While there has been an improvement in the quality of studies, we cannot guarantee that they are all being done accurately. More recently in 2013, Dr. Zuckerman released a statement regarding the FDA’s quiet approval (which did not have a public Advisory Committee meeting to discuss data, unlike other breast implant approvals) of a new type of silicone implant called Natrelle 410, manufactured by the company Allergen. This is part of what she wrote:
“Unfortunately, Allergan has not done a good job of doing post-market studies once their implants have been approved. And, even if they do these studies, by the time these studies are done to find out what the risks are, hundreds of thousands of women could have these inadequately studied devices in their bodies, and could have been harmed by them.” I personally had this kind- Allergen Natrelle. I’m not tearing down the FDA, but I do want to see their standards improve concerning breast Implants.
A Thought Provoking fact
Over 97% percent of women who have had their implants removed have noted health improvements and 96% who did not remove the implants noticed their symptoms getting worse. Is it really worth this risk? Nothing is worth losing your health or life for breast implants. Keep in mind, they are not life time devices and “ALL breast implants will eventually break” stated Dr. Susan Kolb of Atlanta. It is not known how many years the breast implants that are currently on the market will last. Studies of silicone breast implants suggest that most implants last seven to 12 years, but some break during the first few months or years, while others last more than 15 years.
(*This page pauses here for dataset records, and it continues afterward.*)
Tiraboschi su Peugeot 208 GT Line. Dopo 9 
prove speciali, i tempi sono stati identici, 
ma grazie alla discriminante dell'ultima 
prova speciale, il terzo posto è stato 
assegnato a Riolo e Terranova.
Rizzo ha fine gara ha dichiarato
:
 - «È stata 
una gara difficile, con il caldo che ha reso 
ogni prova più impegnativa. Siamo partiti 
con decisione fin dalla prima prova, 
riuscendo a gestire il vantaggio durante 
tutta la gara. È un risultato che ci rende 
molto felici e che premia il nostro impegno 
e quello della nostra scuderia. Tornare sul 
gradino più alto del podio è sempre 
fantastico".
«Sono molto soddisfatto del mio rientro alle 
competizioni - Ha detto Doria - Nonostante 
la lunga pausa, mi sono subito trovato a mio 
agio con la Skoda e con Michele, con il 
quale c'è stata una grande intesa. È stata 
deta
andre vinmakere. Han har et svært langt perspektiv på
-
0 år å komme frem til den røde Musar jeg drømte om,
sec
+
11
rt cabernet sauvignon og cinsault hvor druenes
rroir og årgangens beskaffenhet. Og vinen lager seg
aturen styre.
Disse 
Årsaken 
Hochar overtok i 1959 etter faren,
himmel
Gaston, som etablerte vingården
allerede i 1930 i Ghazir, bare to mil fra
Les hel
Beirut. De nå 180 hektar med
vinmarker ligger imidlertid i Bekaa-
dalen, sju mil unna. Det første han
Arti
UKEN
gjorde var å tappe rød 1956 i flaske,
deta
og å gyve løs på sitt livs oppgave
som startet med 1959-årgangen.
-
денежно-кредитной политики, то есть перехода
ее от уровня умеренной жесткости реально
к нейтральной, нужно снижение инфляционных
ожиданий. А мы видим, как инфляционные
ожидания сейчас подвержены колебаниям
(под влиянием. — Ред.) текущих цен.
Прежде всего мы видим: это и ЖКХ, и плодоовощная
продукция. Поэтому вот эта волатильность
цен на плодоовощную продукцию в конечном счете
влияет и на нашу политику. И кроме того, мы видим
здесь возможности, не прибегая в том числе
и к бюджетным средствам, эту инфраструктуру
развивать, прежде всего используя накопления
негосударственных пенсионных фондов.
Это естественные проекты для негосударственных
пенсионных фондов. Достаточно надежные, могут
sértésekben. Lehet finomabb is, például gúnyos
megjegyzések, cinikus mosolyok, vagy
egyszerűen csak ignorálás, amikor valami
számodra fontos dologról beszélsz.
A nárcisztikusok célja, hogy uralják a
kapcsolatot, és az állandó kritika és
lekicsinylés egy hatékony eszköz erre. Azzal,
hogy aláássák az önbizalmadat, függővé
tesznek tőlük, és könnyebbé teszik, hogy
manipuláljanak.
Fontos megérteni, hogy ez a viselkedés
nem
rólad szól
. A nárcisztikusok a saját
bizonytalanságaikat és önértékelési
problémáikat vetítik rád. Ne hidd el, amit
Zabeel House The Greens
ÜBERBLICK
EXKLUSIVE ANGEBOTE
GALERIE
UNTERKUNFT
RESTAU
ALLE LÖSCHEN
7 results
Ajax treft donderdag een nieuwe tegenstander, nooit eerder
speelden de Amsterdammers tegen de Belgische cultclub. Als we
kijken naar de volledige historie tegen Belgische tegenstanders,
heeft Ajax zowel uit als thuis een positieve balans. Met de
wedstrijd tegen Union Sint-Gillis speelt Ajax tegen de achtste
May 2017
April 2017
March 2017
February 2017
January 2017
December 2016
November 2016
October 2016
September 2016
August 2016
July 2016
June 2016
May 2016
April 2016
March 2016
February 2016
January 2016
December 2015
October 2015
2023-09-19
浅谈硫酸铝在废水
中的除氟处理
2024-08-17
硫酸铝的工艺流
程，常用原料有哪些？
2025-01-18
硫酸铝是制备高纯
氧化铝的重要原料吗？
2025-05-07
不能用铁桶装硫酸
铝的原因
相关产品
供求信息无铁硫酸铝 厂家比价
Although this outcome of breast implant Illness is the experiences of many women, it doesn’t mean this is or will be yours. As a consumer you have the right to know what possible risks and side effects could come with implants. It’s only fair. If I had known even a fraction of this information I would have never made the choice to implant, and that was not fair.
Proper Implant Removal
For those looking to have their implants removed, make sure you choose an experienced surgeon who will perform the surgery “en-block style or Full capsolectomy” which removes both the implant and the capsule. This will ensure nothing toxic is left behind.
A special thanks to Dr. Barnett of Sarasota, FL who is an amazing surgeon. To date Dr. Barnett has performed over 3,000 ex-plants and is a Harvard & MIT graduate; I highly recommend her. Dr. Barnett has stated 2/3 women are healed of the systemic symptoms after breast implant removal, this proves it is not in our head; I am 1 of those 2!